Anyhow, in 1957, the National Enquirer‘s stories sought to satisfy readers’ morbid curiosity by detailing gruesome occurrences in the city. The publication that was initially drowning in a sea of red ink, turned profitable after years and years. By the mid-1960’s, readers were enthralled by poignant, inspirational stories about underdogs who triumphed, medical matters, celebrity gossip and aliens.

In the early 1970’s, Gene moved his publication’s printing presses from New Jersey to Florida. “He worried about his health, claiming air pollution was killing him, even as he continued to smoke four packs a day.”

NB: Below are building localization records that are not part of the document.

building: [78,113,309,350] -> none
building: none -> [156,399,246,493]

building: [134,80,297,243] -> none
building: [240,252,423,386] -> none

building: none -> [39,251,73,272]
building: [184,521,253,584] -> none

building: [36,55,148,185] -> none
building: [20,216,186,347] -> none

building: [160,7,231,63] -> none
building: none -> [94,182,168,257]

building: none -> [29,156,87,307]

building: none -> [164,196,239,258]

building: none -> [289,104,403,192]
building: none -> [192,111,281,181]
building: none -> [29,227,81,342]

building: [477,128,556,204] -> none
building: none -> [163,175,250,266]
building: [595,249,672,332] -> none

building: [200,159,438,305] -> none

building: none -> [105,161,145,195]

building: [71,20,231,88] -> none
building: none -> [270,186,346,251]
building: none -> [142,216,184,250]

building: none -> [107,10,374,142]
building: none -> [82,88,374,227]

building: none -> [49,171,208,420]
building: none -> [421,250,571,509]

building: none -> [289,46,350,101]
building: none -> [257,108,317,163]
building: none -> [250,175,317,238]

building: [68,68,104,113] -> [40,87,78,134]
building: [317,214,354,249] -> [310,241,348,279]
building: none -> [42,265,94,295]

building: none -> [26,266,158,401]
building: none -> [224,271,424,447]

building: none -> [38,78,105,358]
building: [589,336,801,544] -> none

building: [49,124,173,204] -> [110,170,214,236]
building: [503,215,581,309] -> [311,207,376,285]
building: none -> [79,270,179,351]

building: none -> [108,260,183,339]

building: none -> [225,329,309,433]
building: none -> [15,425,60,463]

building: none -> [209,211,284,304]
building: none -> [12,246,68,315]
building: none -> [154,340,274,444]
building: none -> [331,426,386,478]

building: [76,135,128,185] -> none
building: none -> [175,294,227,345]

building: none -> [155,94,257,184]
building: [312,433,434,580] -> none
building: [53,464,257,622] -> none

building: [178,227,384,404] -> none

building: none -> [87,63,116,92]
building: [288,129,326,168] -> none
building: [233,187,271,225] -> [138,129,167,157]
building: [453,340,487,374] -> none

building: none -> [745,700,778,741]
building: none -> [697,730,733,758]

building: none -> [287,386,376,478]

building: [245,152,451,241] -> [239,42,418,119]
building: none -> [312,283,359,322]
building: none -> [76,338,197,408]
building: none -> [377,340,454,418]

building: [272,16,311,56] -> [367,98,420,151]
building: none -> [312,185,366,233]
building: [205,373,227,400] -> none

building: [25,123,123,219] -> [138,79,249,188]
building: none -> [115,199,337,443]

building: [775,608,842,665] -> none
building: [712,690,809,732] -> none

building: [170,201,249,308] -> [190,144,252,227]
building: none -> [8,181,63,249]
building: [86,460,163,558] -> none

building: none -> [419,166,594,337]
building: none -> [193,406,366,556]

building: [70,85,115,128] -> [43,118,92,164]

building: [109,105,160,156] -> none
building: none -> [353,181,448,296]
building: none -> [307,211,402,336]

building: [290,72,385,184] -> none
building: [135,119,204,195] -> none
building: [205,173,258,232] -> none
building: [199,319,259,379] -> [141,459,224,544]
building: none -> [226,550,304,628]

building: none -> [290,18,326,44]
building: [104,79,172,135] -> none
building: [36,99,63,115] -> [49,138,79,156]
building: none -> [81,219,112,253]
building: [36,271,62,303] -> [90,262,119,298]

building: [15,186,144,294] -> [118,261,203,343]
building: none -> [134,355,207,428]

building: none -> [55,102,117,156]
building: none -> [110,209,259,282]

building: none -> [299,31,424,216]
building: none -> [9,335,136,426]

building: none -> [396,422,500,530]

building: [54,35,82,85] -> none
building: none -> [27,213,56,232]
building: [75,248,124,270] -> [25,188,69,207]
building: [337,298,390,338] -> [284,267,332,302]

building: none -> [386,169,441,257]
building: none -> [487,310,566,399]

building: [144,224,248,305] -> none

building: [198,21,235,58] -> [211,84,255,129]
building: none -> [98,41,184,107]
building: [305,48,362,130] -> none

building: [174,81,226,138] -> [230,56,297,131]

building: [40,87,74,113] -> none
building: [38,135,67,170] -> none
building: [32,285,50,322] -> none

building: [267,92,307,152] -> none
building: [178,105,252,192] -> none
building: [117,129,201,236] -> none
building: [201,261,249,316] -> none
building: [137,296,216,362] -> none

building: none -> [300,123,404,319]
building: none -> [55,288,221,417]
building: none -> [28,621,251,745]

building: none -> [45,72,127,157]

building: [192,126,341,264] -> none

Gene spared no expenses in getting a story– bribing anyone and everyone associated with stories to get exclusive, salacious information, and sending his reporters on-location– around the corner or around the world. In this way, the Enquirer acquired a reputation as a tabloid that appealed to the lowest common denominator. The highbrow New York Times didn’t pay interviewees, but instead appealed to their egos, generating favorable publicity for them if they talked.

The author wrote that his father developed psychological problems in his later years, and ruled his empire by fear. He had dirt on various people and let them know it, so that way, he could cash in on a favor from them in the future if he so desired. The son lamented, “No doubt I was spoiled by material things, but not by love.” Read the book to learn the details.